Required work >> Could you write out every line of text from the entries below word for word, omitting the pictures?

Exercise data >>
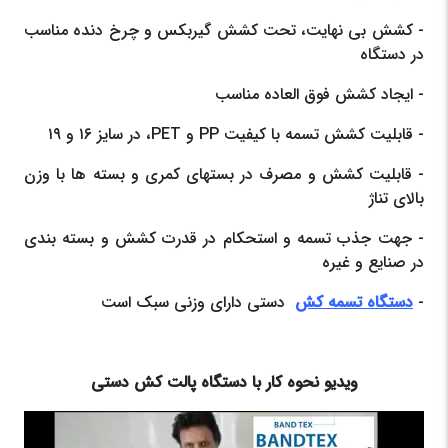
- کشش بی نهایت، تحت کشش گیربکس و چرخ دنده مناسب
در دستگاه
- ایجاد کشش فوق العاده مناسب
- قابلیت کشش تسمه با کیفیت PP و PET، در سایز ۱۶ و ۱۹
- قابلیت کشش و مصرف در بستهای کمری و بسته ها با وزن
بالای تناژ
- جهت جذب تسمه و استحکام در قدرت کشش و بسته بندی
در صنایع و غیره
-
دستگاه تسمه کش
دستی دارای وزنی سبک است
ویدیو نحوه کار با دستگاه پالت کش دستی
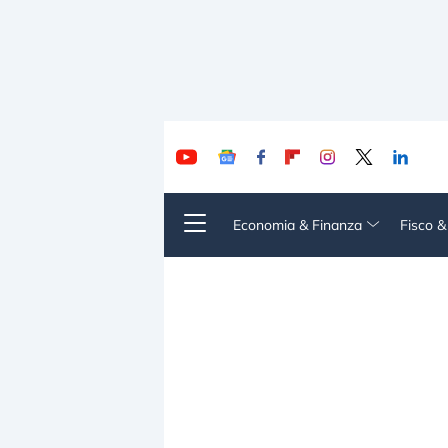
Economia & Finanza
Fisco 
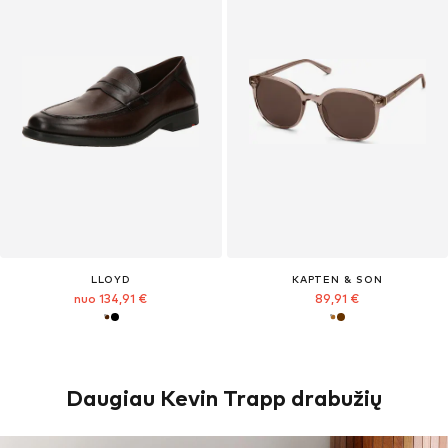
LLOYD
KAPTEN & SON
nuo 134,91 €
89,91 €
Daugiau Kevin Trapp drabužių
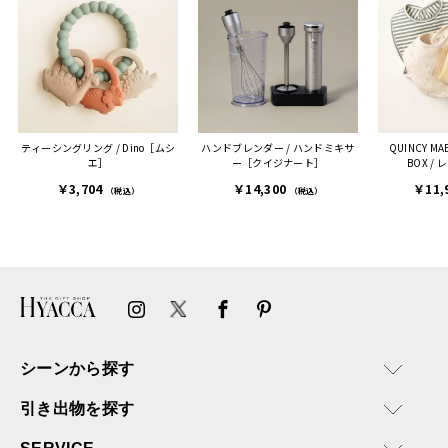
ティーシングリング / Dino［ムシ
ハンドブレンダー / ハンドミキサ
QUINCY MA
エ］
ー［クイジナート］
BOX /
￥3,704
￥14,300
￥11,
（税込）
（税込）
シーンから探す
引き出物を探す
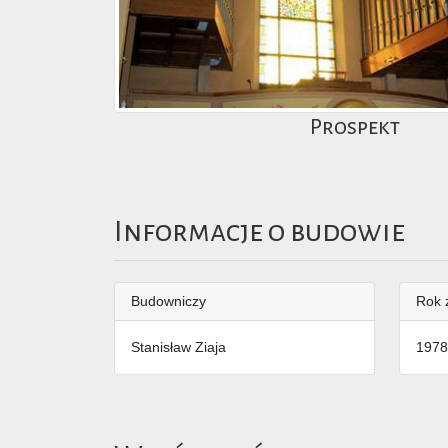
Prospekt
Informacje o budowie
Budowniczy
Rok 
Stanisław Ziaja
1978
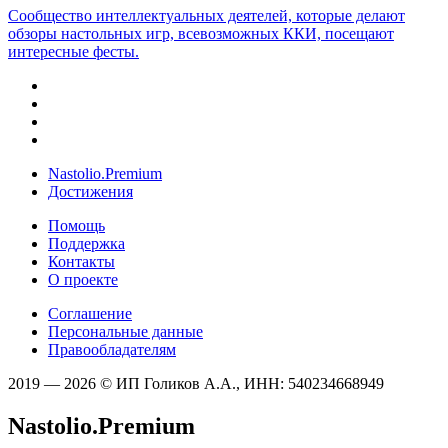
Сообщество интеллектуальных деятелей, которые делают
обзоры настольных игр, всевозможных ККИ, посещают
интересные фесты.
Nastolio.Premium
Достижения
Помощь
Поддержка
Контакты
О проекте
Соглашение
Персональные данные
Правообладателям
2019 — 2026 © ИП Голиков А.А., ИНН: 540234668949
Nastolio.Premium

The completed task >>
- کشش بی نهایت، تحت کشش گیربکس و چرخ دنده مناسب
در دستگاه
- ایجاد کشش فوق العاده مناسب
- قابلیت کشش تسمه با کیفیت PP و PET، در سایز ۱۶ و ۱۹
- قابلیت کشش و مصرف در بستهای کمری و بسته ها با وزن
بالای تناژ
- جهت جذب تسمه و استحکام در قدرت کشش و بسته بندی
در صنایع و غیره
-
دستگاه تسمه کش
دستی دارای وزنی سبک است
ویدیو نحوه کار با دستگاه پالت کش دستی
Economia & Finanza
Fisco 
LLOYD
KAPTEN & SON
nuo 134,91 €
89,91 €
Daugiau Kevin Trapp drabužių
ティーシングリング / Dino［ムシ
ハンドブレンダー / ハンドミキサ
QUINCY MA
エ］
ー［クイジナート］
BOX /
￥3,704
￥14,300
￥11,
（税込）
（税込）
シーンから探す
引き出物を探す
Prospekt
Informacje o budowie
Budowniczy
Rok 
Stanisław Ziaja
1978
Сообщество интеллектуальных деятелей, которые делают
обзоры настольных игр, всевозможных ККИ, посещают
интересные фесты.
Nastolio.Premium
Достижения
Помощь
Поддержка
Контакты
О проекте
Соглашение
Персональные данные
Правообладателям
2019 — 2026 © ИП Голиков А.А., ИНН: 540234668949
Nastolio.Premium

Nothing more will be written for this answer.